Report only the number of lines in the rows below that contain the string "largest". Matching is case-sensitive.

[Source rows]

↓↓↓

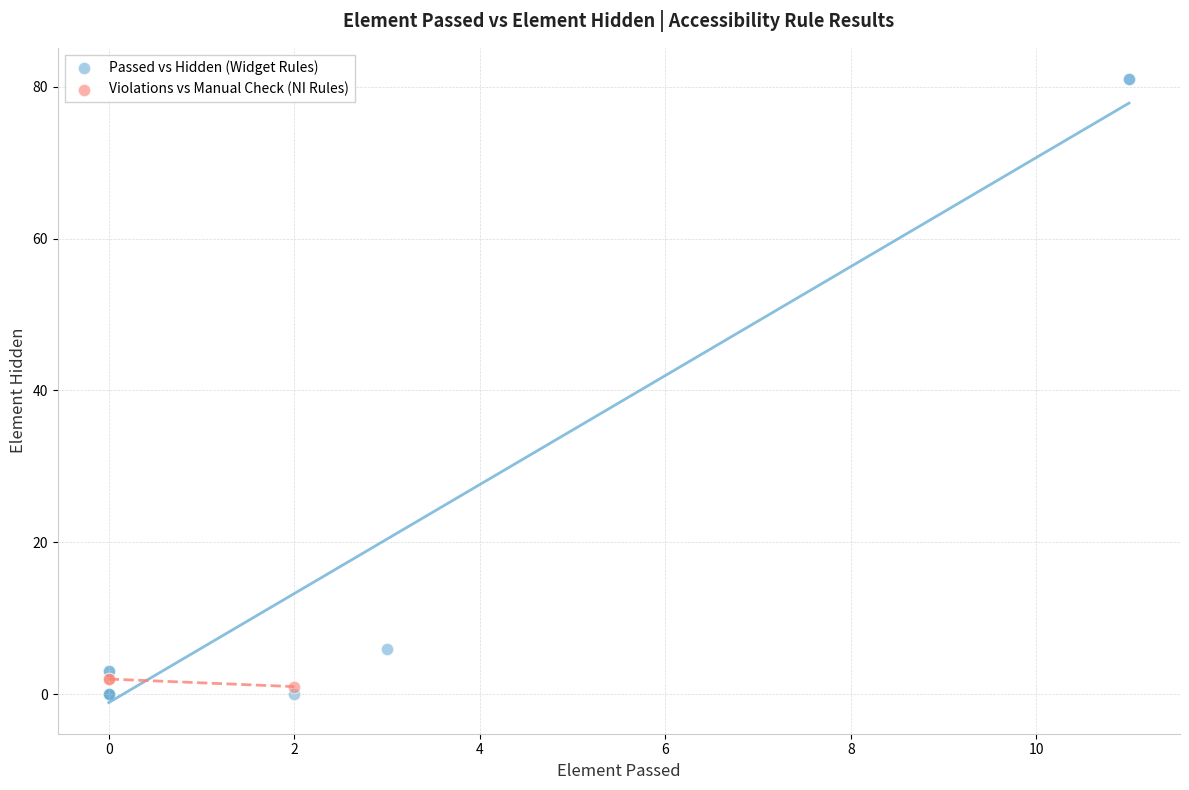

Which series has the largest Y range (max minus min)?

Passed vs Hidden (Widget Rules)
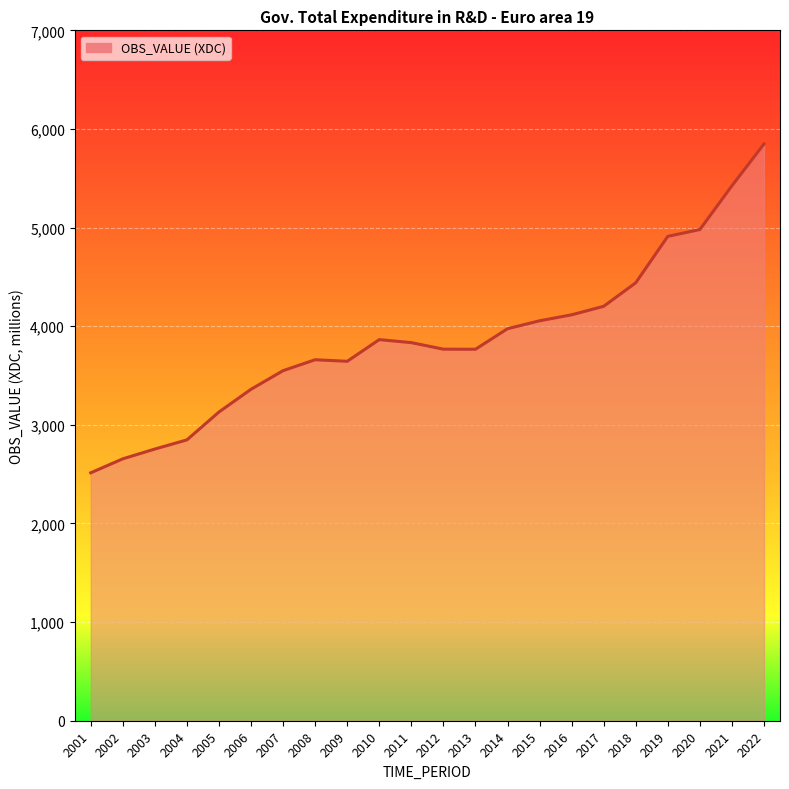

Does the chart display data point markers on the line(s)?

No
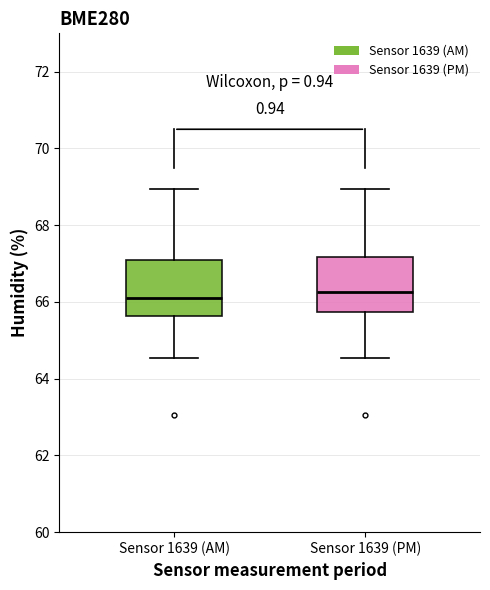

Reading left to right, read every box against the y-axis: the position of its median line, the range the box covers, and the ends of its whiskers. The values are not printed on the chart, so give them approximately, as read against the axis.

Sensor 1639 (AM): median 66.0, box 65.6 to 67.0, whiskers 64.6 to 69.0
Sensor 1639 (PM): median 66.2, box 65.8 to 67.2, whiskers 64.6 to 69.0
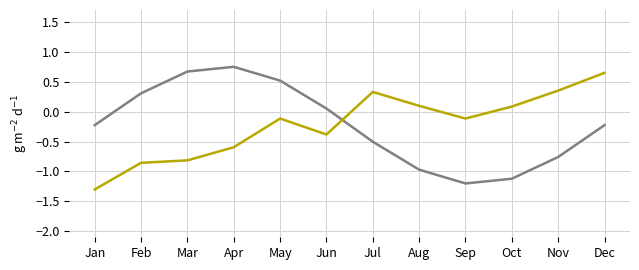

What is the spread (max minus min) of values at Apr?

1.3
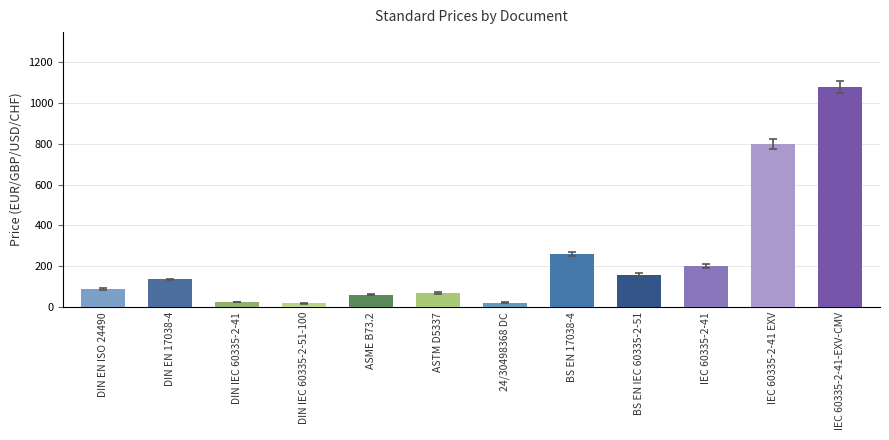

Which has a higher value, DIN IEC 60335-2-41 or DIN EN ISO 24490?

DIN EN ISO 24490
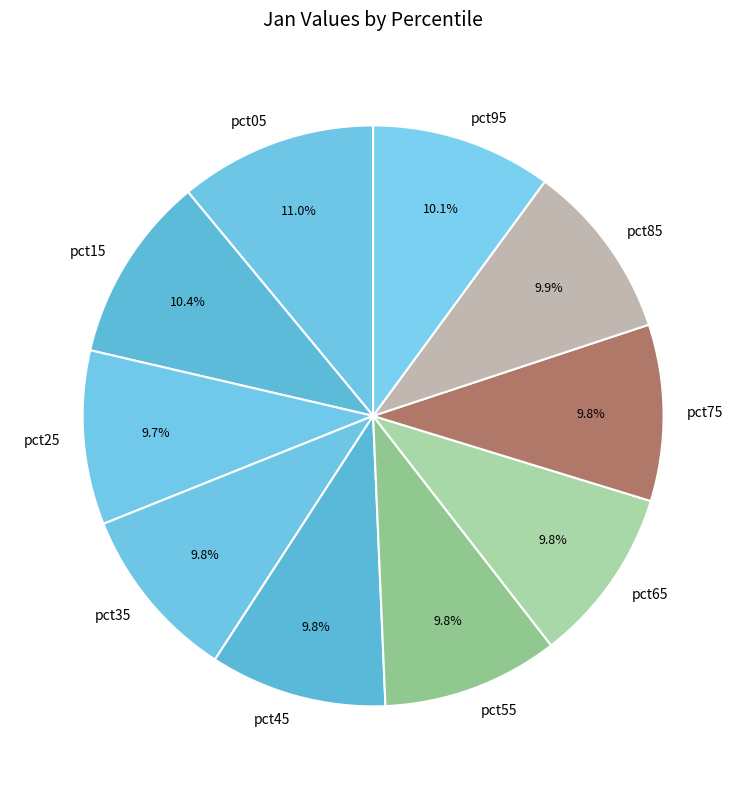

To the nearest percent, what is the difference between the largest and smallest slice percentages?

1%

↑↑↑

_OUTPUT_: 2